O empreendedor brasileiro acaba desistindo, quer mais é vender sua firma, aplicar o dinheiro no banco às altas taxas de juros que imperam no País. Fica-se trabalhando para pagar impostos, ter problemas com empregados e pagar juros aos bancos. Desse jeito, qual tempo vou ter para desenvolver produtos, mercados e clientes? É quase unânime, nas reuniões com empresários, a falta de estímulo para poder investir no Brasil.

CC: Até que ponto o próprio empresário e suas entidades são responsáveis por a situação chegar a este ponto?

JRRC: O importante, agora, é ter uma estratégia onde a empresa tenha o seu papel reconhecido pela sociedade. Quem emprega, paga impostos e desenvolve tecnologia são as empresas. Ficar falando em culpa a esta altura do campeonato não resolve. O importante é reconhecer que dificilmente um país com 12 milhões de desempregados e há três anos sem crescer fará a economia rodar e melhorará a perspectiva de vida de todos se não reconhecer a empresa como elo forte dentre os agentes de crescimento e desenvolvimento, geração de renda e melhoria de qualidade de vida. Todo mundo é culpado nessa história, inclusive aqueles empresários que fizeram essas corrupções e trapalhadas ao longo do tempo. Eles contribuíram para que a imagem da empresa seja ruim hoje. O importante, nesse novo país que a gente busca, é valorizar o papel da empresa. Eu acho que se a indústria do Brasil não voltar a crescer, vamos perder mais 10 ou 20 anos.
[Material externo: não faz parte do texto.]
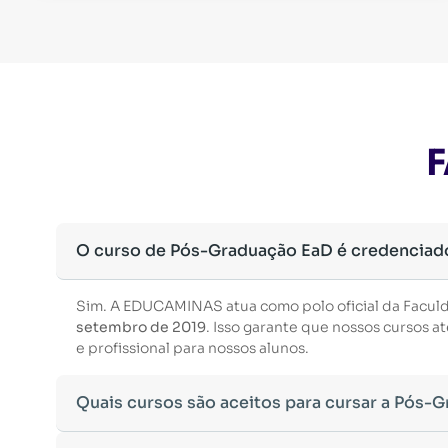
F
O curso de Pós-Graduação EaD é credenciad
Sim. A EDUCAMINAS atua como polo oficial da Facul
setembro de 2019
. Isso garante que nossos cursos
e profissional para nossos alunos.
Quais cursos são aceitos para cursar a Pós-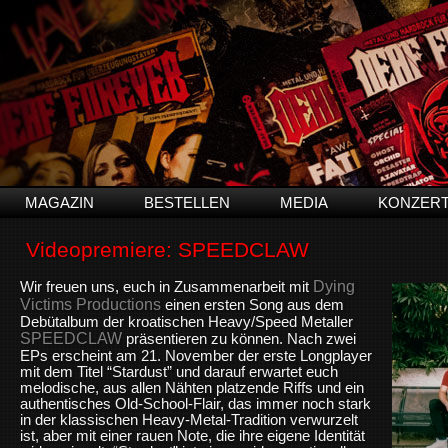
MAGAZIN
BESTELLEN
MEDIA
KONZER
Videopremiere: SPEEDCLAW
Dying
Wir freuen uns, euch in Zusammenarbeit mit
Victims Productions
einen ersten Song aus dem
Debütalbum der kroatischen Heavy/Speed Metaller
SPEEDCLAW
präsentieren zu können. Nach zwei
EPs erscheint am 21. November der erste Longplayer
mit dem Titel “Stardust” und darauf erwartet euch
melodische, aus allen Nähten platzende Riffs und ein
authentisches Old-School-Flair, das immer noch stark
in der klassischen Heavy-Metal-Tradition verwurzelt
ist, aber mit einer rauen Note, die ihre eigene Identität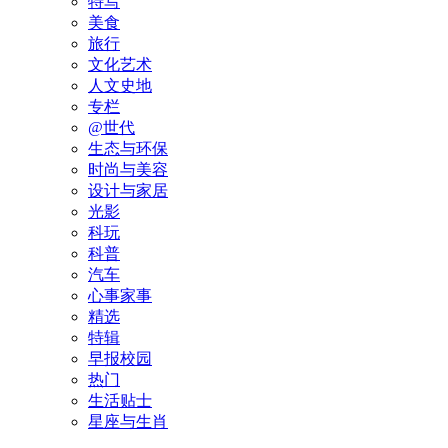
特写
美食
旅行
文化艺术
人文史地
专栏
@世代
生态与环保
时尚与美容
设计与家居
光影
科玩
科普
汽车
心事家事
精选
特辑
早报校园
热门
生活贴士
星座与生肖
CC: Demorou a cair a ficha do quanto a atual política econômica é antinacional e favorável ao capital estrangeiro.

JRRC: Essa ficha ainda não caiu não, e vai demorar a cair, até porque os formadores de opinião hoje, Marcos Lisboa, Zeina Latif, Alexandre Schwartsman, esses economistas aí que não sabem nem o que é uma nota fiscal, um chão de fábrica, o que é trabalhar com balcão atrás da loja, ficam lá nas suas agências financeiras ditando regras e mostrando um país que não existe.
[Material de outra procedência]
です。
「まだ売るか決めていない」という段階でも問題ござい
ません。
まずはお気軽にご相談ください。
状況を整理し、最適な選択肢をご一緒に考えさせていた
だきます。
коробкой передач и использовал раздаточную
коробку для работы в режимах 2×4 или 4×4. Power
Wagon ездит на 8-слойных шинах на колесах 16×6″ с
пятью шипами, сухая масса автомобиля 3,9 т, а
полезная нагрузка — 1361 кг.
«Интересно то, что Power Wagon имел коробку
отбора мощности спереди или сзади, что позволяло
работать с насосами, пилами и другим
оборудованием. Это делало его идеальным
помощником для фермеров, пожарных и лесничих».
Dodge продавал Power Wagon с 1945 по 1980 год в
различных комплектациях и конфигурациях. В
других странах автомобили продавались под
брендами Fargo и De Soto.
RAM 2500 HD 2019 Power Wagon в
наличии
Da maneira como isso é mostrado e a opinião pública tem sido formada, essa ficha não cai. Não se tem um diagnóstico perfeito, uma análise na qual cabeças pensantes mostrem também as opiniões contrárias para se chegar ao meio termo e definir políticas públicas adequadas. Hoje há meia dúzia de formadores de opinião todos os dias nos jornais fazendo a cabeça da população e de quem toma decisões em nome dessa sociedade.